Id. at 372-73, 621 P.2d at 281-82. See also, State v. Hall, 169 Ariz. 513, 821 P.2d 174 (App.1990) (state entitled to allege that aggravated assault was a dangerous offense where defendant fired a gun); State v. Garcia, 165 Ariz. 547, 799 P.2d 888 (App. 1990) (use of automobile can support allegation of dangerousness to enhance punishment for aggravated assault); State v. Rodriguez, 126 Ariz. 104, 612 P.2d 1067 (App.1980) (use of a gun can support allegation of dangerousness to enhance punishment for aggravated assault).
We find Bly dispositive of the issue before us. We are bound by the supreme court’s decision in that case and have no authority to overrule or disregard it. State v. Eichorn, 143 Ariz. 609, 613, 694 P.2d 1223, 1226 (App.1984). Although we may feel that the principle announced in Bly and Rodriguez should be refined to meet the concerns set forth in the dissent and in Hall, the resolution must be left to our supreme court. Bade v. Arizona Dept. of Transp., 150 Ariz. 203, 205, 722 P.2d 371, 373 (App.1986).

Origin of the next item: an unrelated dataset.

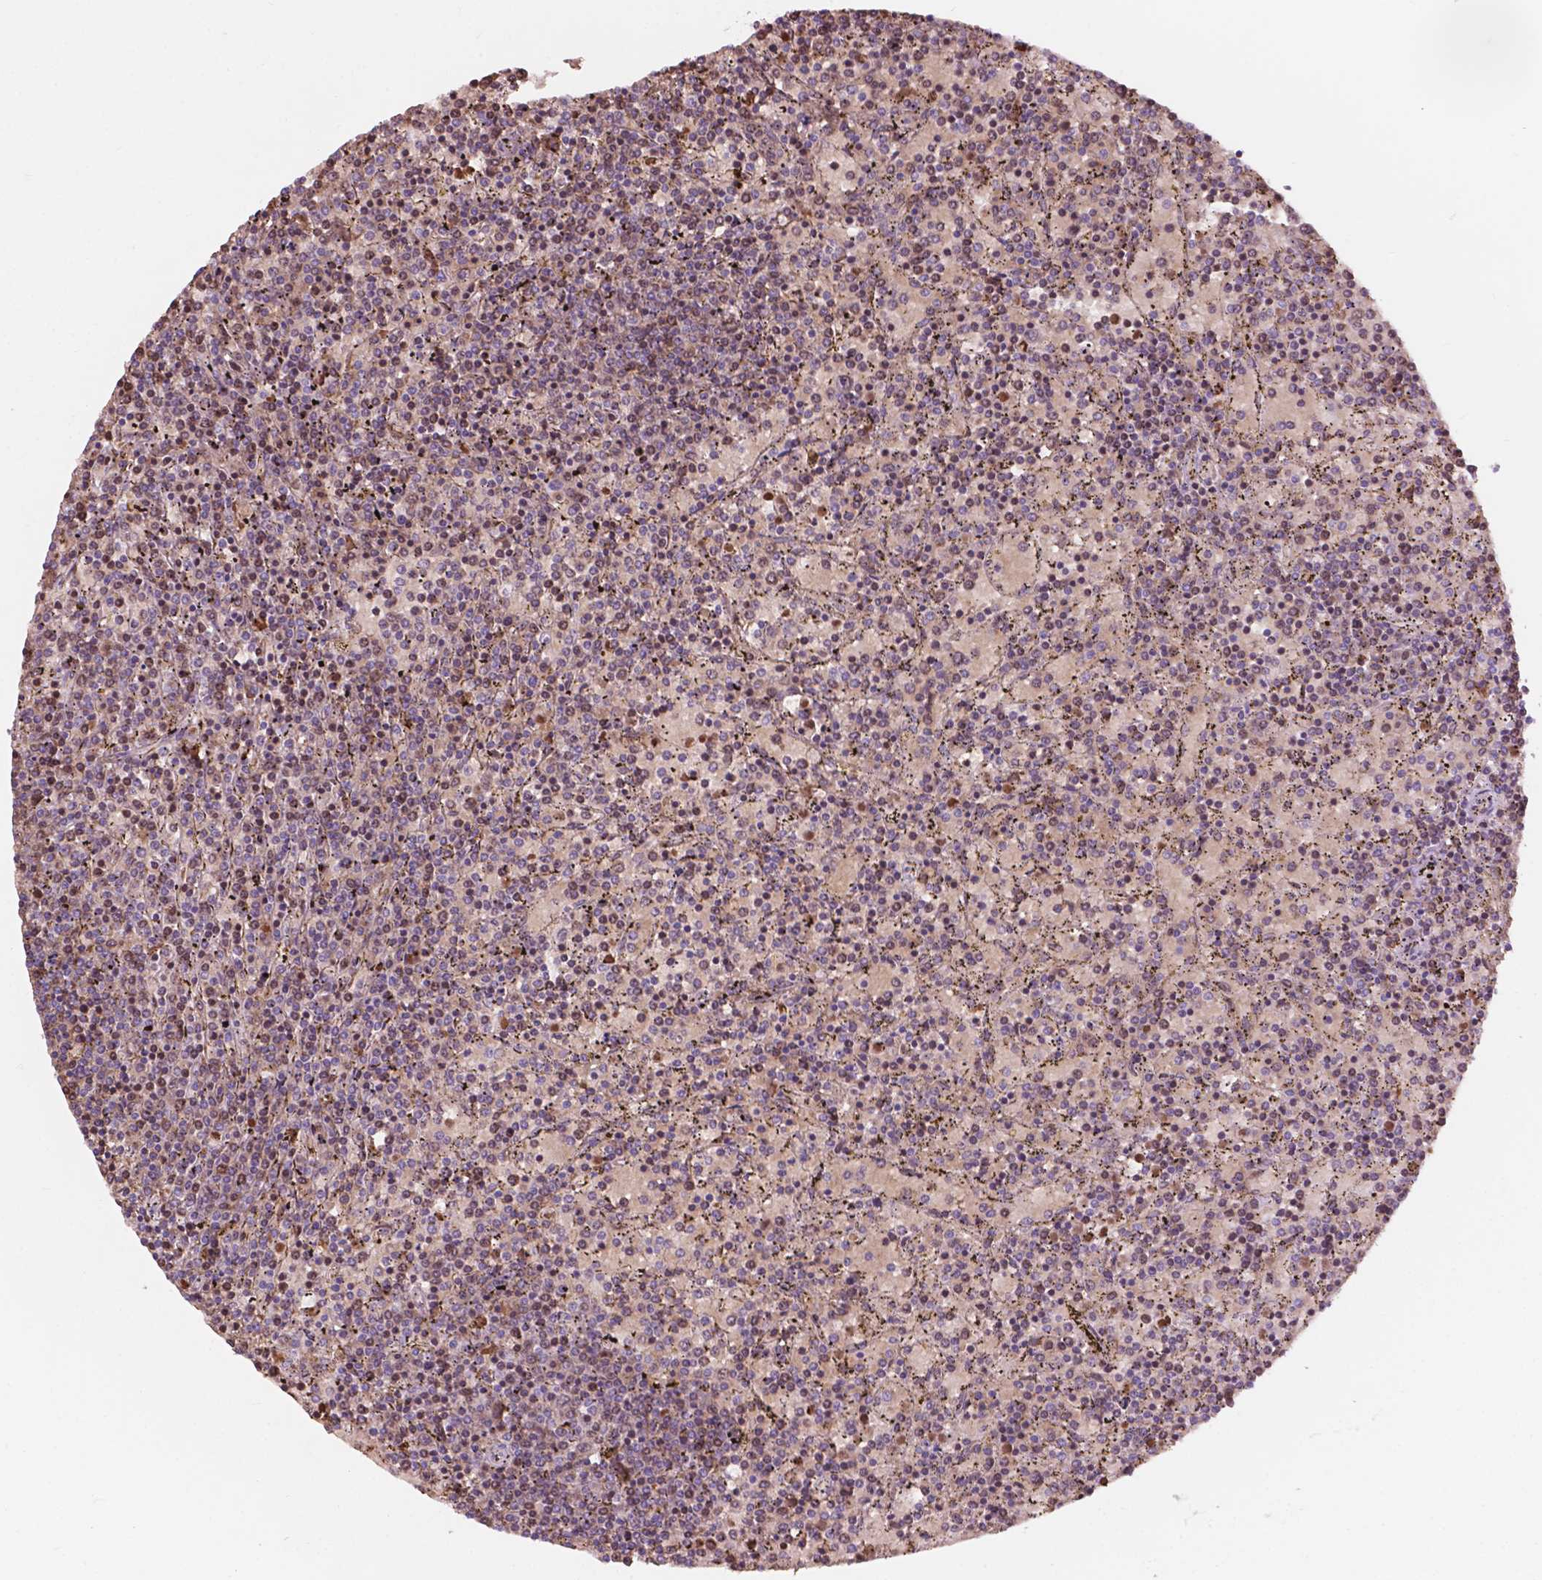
{"staining": {"intensity": "moderate", "quantity": "<25%", "location": "cytoplasmic/membranous"}, "tissue": "lymphoma", "cell_type": "Tumor cells", "image_type": "cancer", "snomed": [{"axis": "morphology", "description": "Malignant lymphoma, non-Hodgkin's type, Low grade"}, {"axis": "topography", "description": "Spleen"}], "caption": "Tumor cells display low levels of moderate cytoplasmic/membranous staining in approximately <25% of cells in human lymphoma.", "gene": "NDUFS1", "patient": {"sex": "female", "age": 77}}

Pursuant to A.R.S. § 13-4035, we have searched the record for fundamental error and have found none. The record shows that appellant was represented by competent counsel at all stages of the proceedings and is represented by counsel on this appeal. The sentencing hearing was conducted in full compliance with the Rules of Criminal Procedure and the sentence imposed falls within the range permitted by statute.
Upon the filing of this decision, counsel’s obligations pertaining to the representation of appellant in this appeal have come to an end. Counsel need do no more than inform appellant of the status of the appeal and appellant’s future options, unless counsel’s review reveals an issue appropriate for submission to the Arizona Supreme Court by petition for review. See State v. Shattuck, 140 Ariz. 582, 684 P.2d 154 (1984). It is ordered that appellant shall have thirty days from the date of this decision to proceed, if he desires, with a motion for reconsideration or petition for review in propria persona.
Having found no error, the judgment of conviction and the sentence are affirmed.